Seinen Wunsch, als sportbegeisterter Mensch auch für die Kinder und Jugendlichen ein offenes Sportangebot realisieren zu können, hat er teilweise schon umsetzen können. Euchler ist begeisterter Kampfsportler, liebt zudem das Wandern und Klettern. Er hat eine C-Lizenz als Breitensporttrainer und absolviert gerade in Aachen eine Ausbildung zum Antigewalttrainer.

Derzeit bietet er jeden Montag in der Oberbrucher „Oase“ eine Einführung in die Kampfsportart Karate an, die sehr gut angenommen wird. Kinder und Jugendliche, die sich heute nicht mehr fest an einen Verein binden würden oder denen dies vielleicht finanziell nicht möglich sei, hätten jetzt im Rahmen dieses offenen Angebots eine Möglichkeit, doch Sport zu treiben, erklärt er. Zugleich würden sie dabei lernen, Struktur in ihren Alltag zu bringen. Sie müssen sich für das Angebot anmelden und werden auch von der Teilnahme für eine gewisse Zeit ausgeschlossen, wenn sie sich zwar anmelden, dann aber unentschuldigt nicht dabei sind.

Neben diesem Angebot stünden ihm ab Mai zwei weitere Hallen zur Verfügung, in denen er ein offenes Fußballangebot plane, so Euchler. „So hätten wir dann schon drei Mal in der Woche ein offenes Sportangebot für die Kinder und Jugendlichen“, sagt er.

Pfarrer sind erfreut

Weiter plant er zum Beispiel Ausflüge in den Aachener Kletterwald oder eine Fußball-WM-Woche, kombiniert mit Aktivitäten zur Alkoholprävention.

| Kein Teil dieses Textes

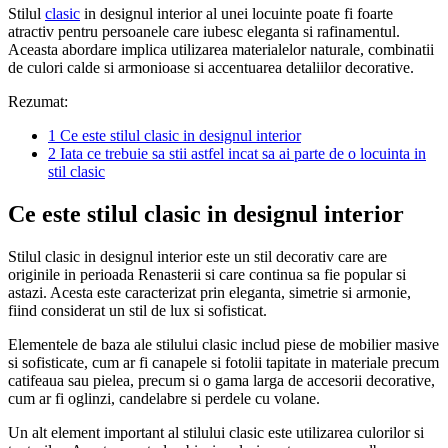
Stilul
clasic
in designul interior al unei locuinte poate fi foarte
atractiv pentru persoanele care iubesc eleganta si rafinamentul.
Aceasta abordare implica utilizarea materialelor naturale, combinatii
de culori calde si armonioase si accentuarea detaliilor decorative.
Rezumat:
1
Ce este stilul clasic in designul interior
2
Iata ce trebuie sa stii astfel incat sa ai parte de o locuinta in
stil clasic
Ce este stilul clasic in designul interior
Stilul clasic in designul interior este un stil decorativ care are
originile in perioada Renasterii si care continua sa fie popular si
astazi. Acesta este caracterizat prin eleganta, simetrie si armonie,
fiind considerat un stil de lux si sofisticat.
Elementele de baza ale stilului clasic includ piese de mobilier masive
si sofisticate, cum ar fi canapele si fotolii tapitate in materiale precum
catifeaua sau pielea, precum si o gama larga de accesorii decorative,
cum ar fi oglinzi, candelabre si perdele cu volane.
Un alt element important al stilului clasic este utilizarea culorilor si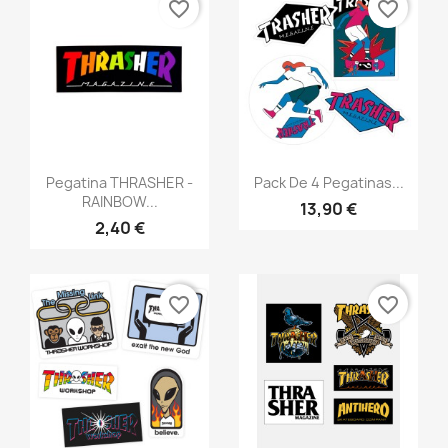
favorite_border
favorite_border
Anteprima
Anteprima


Pegatina THRASHER -
Pack De 4 Pegatinas...
RAINBOW...
13,90 €
2,40 €
favorite_border
favorite_border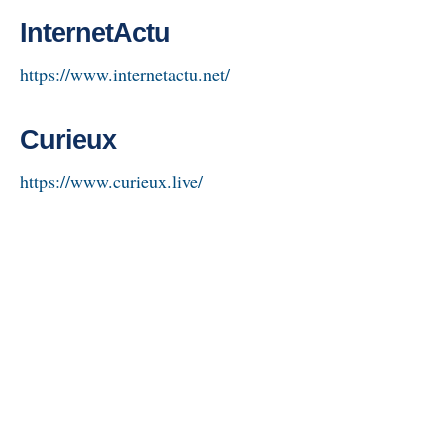
InternetActu
https://www.internetactu.net/
Curieux
https://www.curieux.live/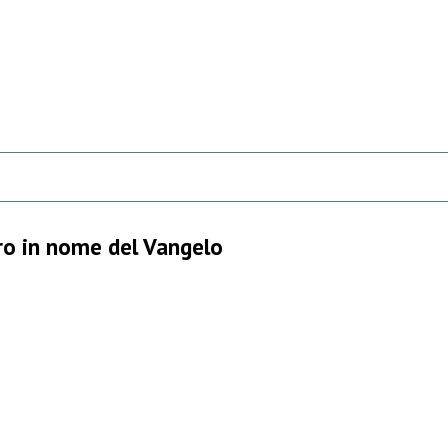
oro in nome del Vangelo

Und gerade hat er mit einem Bundesliga-Tippspiel begonnen, dass von den jungen Gästen im Jugendcafé ebenfalls sehr gut angenommen werde, wie er berichtet. Derzeit seien im Schnitt immer zwischen 50 und 60 jungen Menschen während der Öffnungszeiten im „LoonyDay“ zu Gast. So viele Besucher hätten die beiden kirchlichen Jugendheime Arche und Brücke zusammen nicht gezählt, freuen sich die Pfarrer Sebastian Walde und sein für die Jugendarbeit in der evangelischen Kirche zuständige Kollege Martin Jordan. Er wird Euchler am Sonntag in sein Amt einführen.